Task goal:
For the entries below, report every line that includes the word "сайт".

* * * * *

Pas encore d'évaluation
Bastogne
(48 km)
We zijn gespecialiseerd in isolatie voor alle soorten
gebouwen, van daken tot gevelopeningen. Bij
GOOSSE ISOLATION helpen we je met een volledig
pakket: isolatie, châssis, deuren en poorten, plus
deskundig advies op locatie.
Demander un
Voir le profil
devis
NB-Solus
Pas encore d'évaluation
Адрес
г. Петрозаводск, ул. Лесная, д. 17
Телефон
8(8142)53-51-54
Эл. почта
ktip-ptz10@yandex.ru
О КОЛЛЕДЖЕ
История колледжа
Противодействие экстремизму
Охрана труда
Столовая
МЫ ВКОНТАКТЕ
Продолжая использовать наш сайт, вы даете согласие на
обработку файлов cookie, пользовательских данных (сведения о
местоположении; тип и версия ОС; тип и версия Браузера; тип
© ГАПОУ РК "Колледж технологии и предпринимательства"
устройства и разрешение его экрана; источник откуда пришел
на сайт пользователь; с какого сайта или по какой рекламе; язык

* * * * *

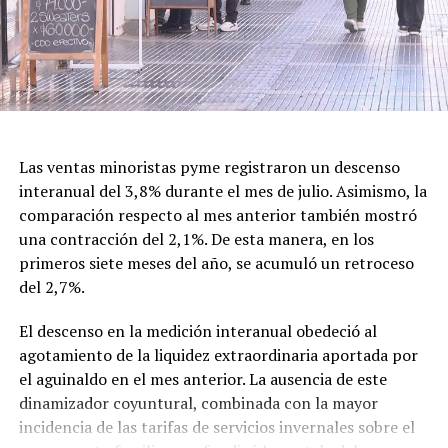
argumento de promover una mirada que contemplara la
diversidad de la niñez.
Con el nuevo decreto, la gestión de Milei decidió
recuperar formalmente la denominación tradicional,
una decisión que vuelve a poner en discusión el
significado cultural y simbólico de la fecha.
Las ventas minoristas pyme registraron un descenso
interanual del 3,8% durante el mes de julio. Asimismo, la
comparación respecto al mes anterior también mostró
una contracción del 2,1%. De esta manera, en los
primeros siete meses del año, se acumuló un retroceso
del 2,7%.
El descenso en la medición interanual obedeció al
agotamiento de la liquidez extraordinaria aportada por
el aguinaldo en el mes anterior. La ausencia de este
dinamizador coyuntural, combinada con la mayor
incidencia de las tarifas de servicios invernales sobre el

* * * * *

Response:
Продолжая использовать наш сайт, вы даете согласие на
на сайт пользователь; с какого сайта или по какой рекламе; язык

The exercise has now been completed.